Reference: OpenDataScience MLOps Tutorial

ML Application: Then comes the main component, building APIs and serving ML Models. This involves:

  • Model Size: Sizes of the models are very important when they are deployed for inference as it affects the app builds, server speed, memory consumption, etc. This should be carefully considered and optimized if required. Most importantly, models shouldn’t be pushed along with code and should be maintained separately, as mentioned in Data Management, and pulled only during the deployment process.
  • Model Endpoints: If we have multiple models then each model can be individually deployed as an API and their endpoints could be used inferencing in the front-facing API. This helps in reducing server build times and inference performance of the API.
  • Continuous Integration and Deployment: Combining all the points mentioned into a CI/CD pipeline would reduce the efforts of Data Scientists and Operations teams in deployments. CI/CD pipelines for ML Applications would include getting the right configurations, testing with inference data, containerization of ML models with the right version and model dependencies, configuring data caching, exposing endpoint, etc.

ML Operations At Fasal

MLOps at Fasal

At Fasal we work with different types of data mostly streaming from multiple sources and our IoT devices. So, managing data for the AI team is crucial to help them to continue their research and build products.
Here is the brief about how we manage our ML Operations at scale.

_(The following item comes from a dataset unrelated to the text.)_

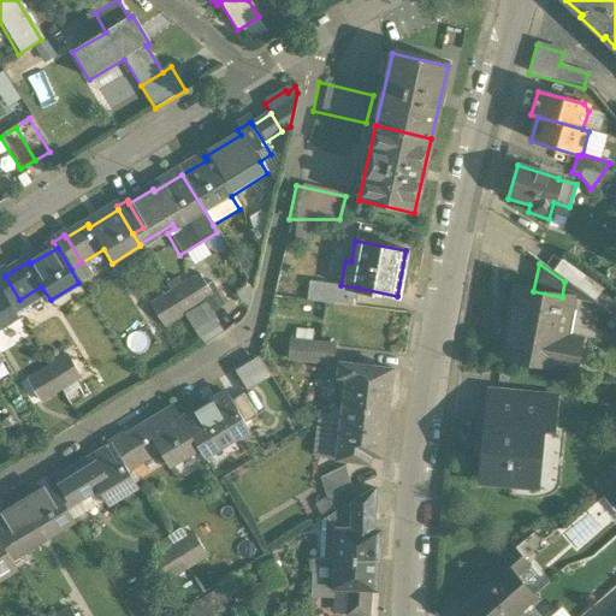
[(5,276),(3,272),(0,273),(0,292),(9,307),(19,300),(5,276)]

  • We build and maintain our data pipelines using AirFlow. As data sources, we store the training data in a SQL database as an offline feature store which is used by the teams for training models and then analyzing them. Then, we do data caching and store the required data for inference using Redis. Redis is an open-source data structure store, used as a database cache and message broker. We also use Redis as our online feature store.
  • All the models and experiments are tracked and versioned using MLFlow which is also used as a Model Registry. For more details on how we use MLFlow, please refer to one of our previous articles on it.
  • We use Onnx as a unified model format irrespective of the libraries used to train them.
  • We log all developed models in MLFlow and package or containerize our APIs using docker and use an Elastic Container Service to deploy and expose the services.
  • Once the services are deployed, we collect all the prediction data and develop dashboards to evaluate the prediction accuracies and overall model health.
  • Our Training Pipelines are automated based on a scheduled trigger or on the basis of data/model drifts. These pipelines are deployed using Kubeflow which helps in scaling and customizing the system and hardware requirements.
  • All the builds and deployment processes are managed for different production and testing environments using our CI/CD pipelines that are triggered on conditions directly from our code repository.

Conclusion

MLOps or Operational ML is a concept rather than some kind of a toolkit. It is still in development and a lot of open-source communities are contributing to making ML in production easy for data scientists and researchers. The end-to-end choice of tech stack and operations totally depends on the types of problems and solutions the company is working on and there is no fixed set of tools to adapt. Major cloud-service providers like Alibaba, GCP, AWS, and Oracle are among several that offer end-to-end services accessible. It’s still early days for off-the-shelf MLOps solutions and software.

We at Fasal focus on building efficient and scalable systems that are capable of analyzing the growing volume and variety of data as well as supporting the increasing requirements for AI in solving complex problems in agriculture.